Ursprünglich trafen sich die Seelsorgerinnen und Seelsorger der katholischen Pfarreiengemeinschaften Fladungen-Nordheim und Stockheim-Ostheim sowie der evangelischen Gemeinden Ostheim, Wilmars, Stetten, Urspringen und Frankenheim (Thüringen) mehrmals im Jahr, um sich über aktuelle Entwicklungen in den Kirchen auszutauschen und gemeinsame Projekte anzustoßen.

Daran konnte nun nach der Pause im Gasthaus Zum Hirschen in Urspringen wieder angeknüpft werden – und der Kreis ist gewachsen. Durch die Bildung des Pastoralen Raumes Mellrichstadt auf katholischer Seite und Stellenwechsel und Veränderungen auch auf evangelischer Seite kamen neue Gesichter hinzu.

Schnell rückten die teils rasanten Umbrüche und Veränderungen in beiden Kirchen in den Mittelpunkt des Gesprächs. Dabei wurde deutlich – wenig überraschend für diesen ökumenischen Kreis –, dass beide Kirchen vor sehr ähnlichen Herausforderungen stehen. Umso wichtiger sei es, Synergien zu nutzen und gemeinsam nach Lösungen zu suchen.

Ökumene, so waren sich die Teilnehmenden einig, vollzieht sich nicht nur in gemeinsamen Gottesdiensten.
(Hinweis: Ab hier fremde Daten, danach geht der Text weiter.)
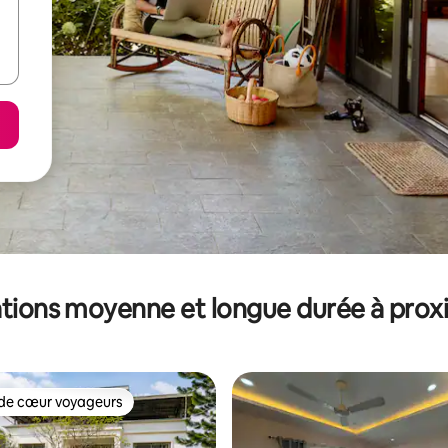
tions moyenne et longue durée à prox
de cœur voyageurs
 cœur voyageurs les plus appréciés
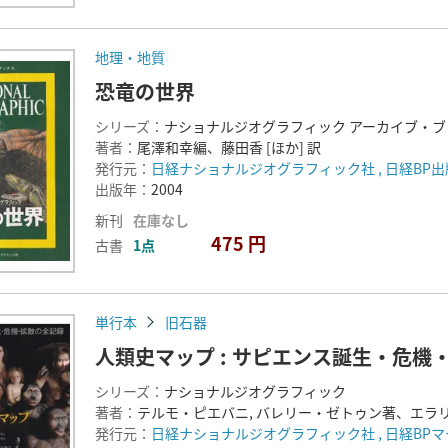
地理・地質
恐竜の世界
シリーズ：
ナショナルジオグラフィック アーカイブ・ブ
著者：
尾澤和幸編、藤田香 [ほか] 訳
発行元：
日経ナショナルジオグラフィック社 , 日経BP
出版年：
2004
新刊
在庫なし
475 円
古書
1点
単行本
旧石器
人類史マップ : サピエンス誕生・危機
シリーズ：
ナショナルジオグラフィック
著者：
テルモ・ピエバニ, バレリー・ゼトゥン著、エラリ
発行元：
日経ナショナルジオグラフィック社 , 日経BPマ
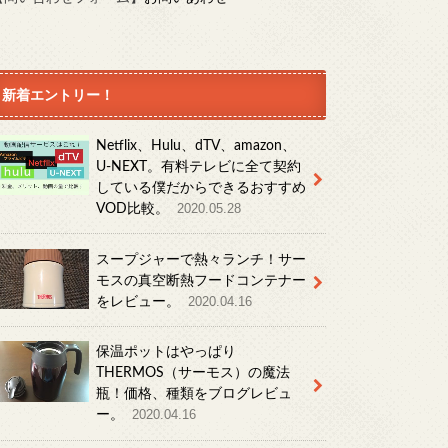
新着エントリー！
Netflix、Hulu、dTV、amazon、
U-NEXT。有料テレビに全て契約
している僕だからできるおすすめ
VOD比較。
2020.05.28
スープジャーで熱々ランチ！サー
モスの真空断熱フードコンテナー
をレビュー。
2020.04.16
保温ポットはやっぱり
THERMOS（サーモス）の魔法
瓶！価格、種類をブログレビュ
ー。
2020.04.16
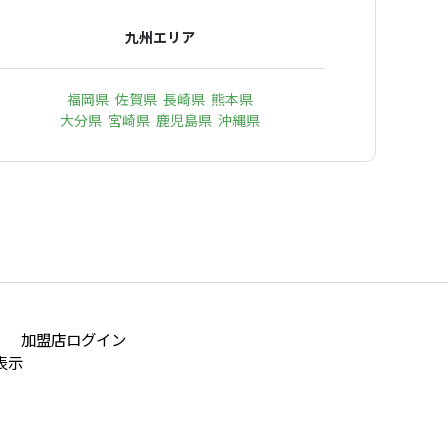
九州エリア
福岡県
佐賀県
長崎県
熊本県
大分県
宮崎県
鹿児島県
沖縄県
加盟店ログイン
表示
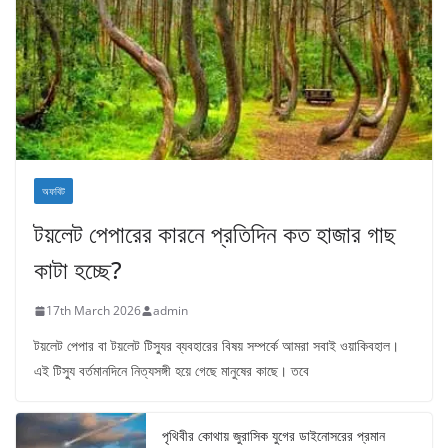
অফবিট
টয়লেট পেপারের কারনে প্রতিদিন কত হাজার গাছ
কাটা হচ্ছে?
17th March 2026
admin
টয়লেট পেপার বা টয়লেট টিস্যুর ব্যবহারের বিষয় সম্পর্কে আমরা সবাই ওয়াকিবহাল।
এই টিস্যু বর্তমানদিনে নিত্যসঙ্গী হয়ে গেছে মানুষের কাছে। তবে
পৃথিবীর কোথায় জুরাসিক যুগের ডাইনোসরের প্রমান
Auch praktische Fragen spielen eine Rolle, etwa die Nutzung von Immobilien oder gemeinsame Aktivitäten vor Ort. Entscheidend sei, dass die christlichen Kirchen mit einer Stimme sprechen und in der Gesellschaft gemeinsam Zeugnis geben.

Und vielleicht, so die Hoffnung der Beteiligten, wird aus dem erneuten Treffen auch wieder das eine oder andere ökumenische Projekt entstehen.